What purpose was there for Aharon Barak, who University of Chicago Law School Professor Richard A. Posner, then a federal appellate judge, called the “Enlightened Despot” in the New Republic magazine, in 2007, to say: “I see myself neither as an activist nor a conservative. I am sorry to be thought of as bringing this mishap. If killing me would be seen as stopping all this churning, I would be willing to stand before a firing squad.”
A conceivable answer is put forward by Eithan Orkibi of Ariel University, which appears in Israel Affairs, Volume 28 Number 6. Dealing with the period of 2015-2019, Orkibi reviews the discourse of Israel’s Left in a rhetorical analysis of its content. His conclusion is that seeking to revive its relevance and failing marginalization as a political force with its ideology in decline, it pursued a message of “the Right is a danger to democracy.”
The idea of peace as a defining character which then presents the Right as the war camp has lost its appeal. The Oslo process failure, the May 2021 pogroms and the lack of law and order in the Negev have all but made the Left irrelevant. Occupation has been reversed with growing numbers of Israelis feeling themselves under an internal occupation of violence and threats to life and property.
A new theme was required and “Democracy under threat” fulfills the need.

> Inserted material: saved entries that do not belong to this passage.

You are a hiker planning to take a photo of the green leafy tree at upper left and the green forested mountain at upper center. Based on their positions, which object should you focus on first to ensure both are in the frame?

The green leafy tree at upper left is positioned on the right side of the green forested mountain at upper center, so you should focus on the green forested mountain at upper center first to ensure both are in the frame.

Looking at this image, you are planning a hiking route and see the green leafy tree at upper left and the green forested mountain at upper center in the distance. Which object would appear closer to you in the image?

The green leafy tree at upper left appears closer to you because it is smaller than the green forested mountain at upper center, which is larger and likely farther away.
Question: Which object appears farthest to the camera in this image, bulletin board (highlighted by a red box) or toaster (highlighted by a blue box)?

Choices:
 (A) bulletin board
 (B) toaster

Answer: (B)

Orkibi suggests that the Left “restruct[ed] its rhetorical ethos, to rehabilitate its credibility and authority.” Essentially, he writes, it has replaced its self-image.
In my view, feeling threatened, in that the demographics of Israel’s population and the lessening of the pressure to resolve the issue of a Palestinian Arab state were losing them voters, Israel’s Left purposely settled on channeling a polarizing rhetoric. Democracy being eradicated or suppressed also aligned them with the growing influence, financially and politically, of the American progressive liberal elements. An early appearance of this alliance was the V15 campaign, partially funded by the State Department through OneVoice, to unseat Netanyahu in 2015.

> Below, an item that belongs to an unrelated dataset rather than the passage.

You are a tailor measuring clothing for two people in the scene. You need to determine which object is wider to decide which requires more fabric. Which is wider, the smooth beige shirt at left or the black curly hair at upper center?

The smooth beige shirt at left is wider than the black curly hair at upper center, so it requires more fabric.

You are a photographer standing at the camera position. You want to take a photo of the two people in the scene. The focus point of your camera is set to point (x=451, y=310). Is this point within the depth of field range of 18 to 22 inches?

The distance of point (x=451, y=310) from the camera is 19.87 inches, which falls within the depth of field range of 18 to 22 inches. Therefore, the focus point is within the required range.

Israel is now a country whose two most recent former military chiefs entered politics and have made disturbing statements. Gadi Eizenkot, on December 1, called for a million people to take to the streets against the new government. Benny Gantz, on his Twitter account on the evening of January 9, threatened that Netanyahu would be responsible for civil war in Israeli society. He added that “this is the time go out en masse and to demonstrate, the time to make the country tremble... against the demolition of democracy and this unbridled, destructive move.”
While one could say, “All’s fair in love, war... and politics,” the panic and the pathos Israel’s Left is displaying at the moment in their crusade to save Israel’s democracy,” no matter how just they view themselves as being, may possess more unfortunate results for their ideological coterie, as well as for the country.
The writer is an analyst and opinion commentator on political, cultural and media issues.